Sian Baldwin joined the sector as a non-executive director at Xoserve. Now its Chief Executive, she is calling for greater collaborative attention to be paid to the governance of data architecture and assets. She said: “We tend to tackle problems by duplicating data in more than one place. Our architectural governance needs to be improved, our asset management as an industry needs to be improved and there should be conversations about the number of management teams, boards, governance committees that we have and whether all that really represents value for money for consumers.”
“These features make for fascinating reading, showing diversity operating in practice and demonstrating the clear business benefits of attracting and then retaining such talented individuals in our sector,” added Nick Ellins, Chief Executive of Energy & Utility Skills, which is at the forefront of bringing industry leaders together to identify and address the skills challenges. “The energy and utilities sector is focused on increasing its appeal to the very best talent in the UK, at the same time as delivering a diversity of workforce that reflects the very communities and society it serves. Publications like this really bring these efforts to life.”
These efforts include Energy & Utilities Jobs (EUJ), the sector’s digital attraction platform, which has recently transitioned to full roll-out after a successful pilot year. Amey, Cadent and SGN have recently joined 20 other leading sector employers to endorse the initiative. EUJ aims to raise the sector’s visibility with underrepresented groups, including women and those from Black and Minority Ethnic backgrounds.
The Workforce Renewal & Skills Strategy reports that the gas industry’s 184,000 workforce is only 14% female.

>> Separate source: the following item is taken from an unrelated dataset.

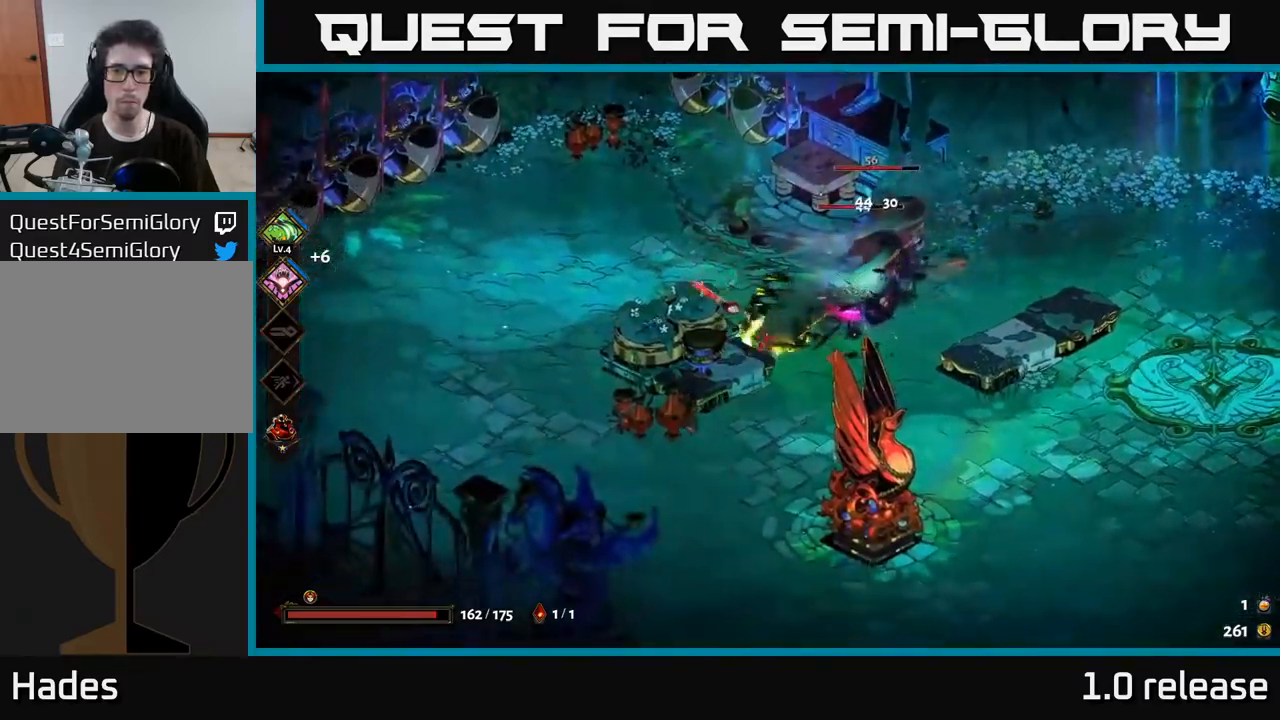
{"buttons": [], "left_stick": "up-right", "right_stick": "center", "events": [[33, "X", "down"], [100, "X", "up"], [116, "A", "up"], [200, "A", "down"], [200, "X", "down"], [283, "X", "up"], [300, "A", "up"], [350, "A", "down"], [383, "X", "down"], [416, "A", "up"], [483, "X", "up"]]}
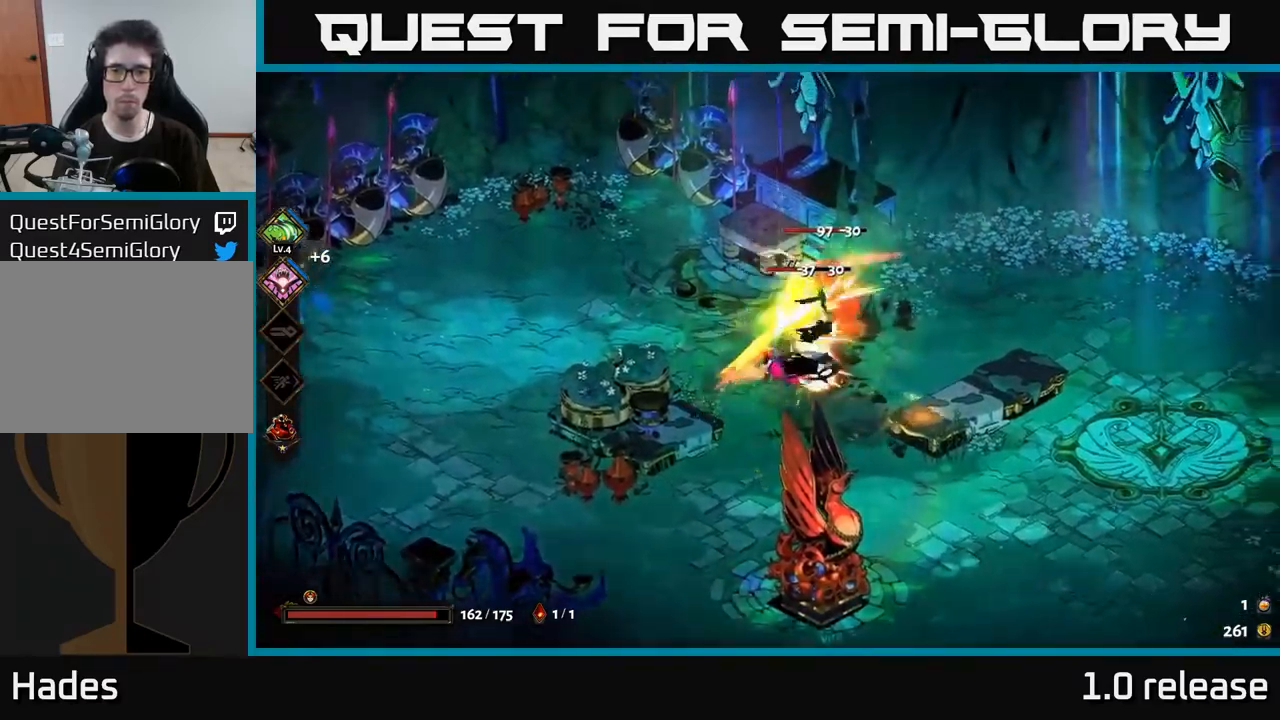
{"buttons": [], "left_stick": "left", "right_stick": "center", "events": [[33, "A", "down"], [33, "left_stick", "right"], [200, "A", "up"], [233, "X", "down"], [300, "X", "up"], [366, "left_stick", "down-left"], [466, "left_stick", "left"]]}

Women make up 22% of the nearly 72,000 people that work in power. However, early indicators show success in attracting more women to TSN’s website to learn about the sector. With over 55% of the 31,000 visits to the website being from female users during the first two months of 2018, the potential to challenge UK stereotypes and address gender imbalances is clear.
“Women are under-represented in the energy and power industry – but that doesn’t mean they are not there,” said supplement producer and editor of New Power, Janet Wood. “We have not interviewed them because they are women, but because they are doing important and interesting work. We hope it will provide evidence of the important role women have to play in ensuring the UK power industry remains at the cutting edge, show something of the contribution women are already making, and provide some inspiration and reassurance to women entering the industry for the first time.”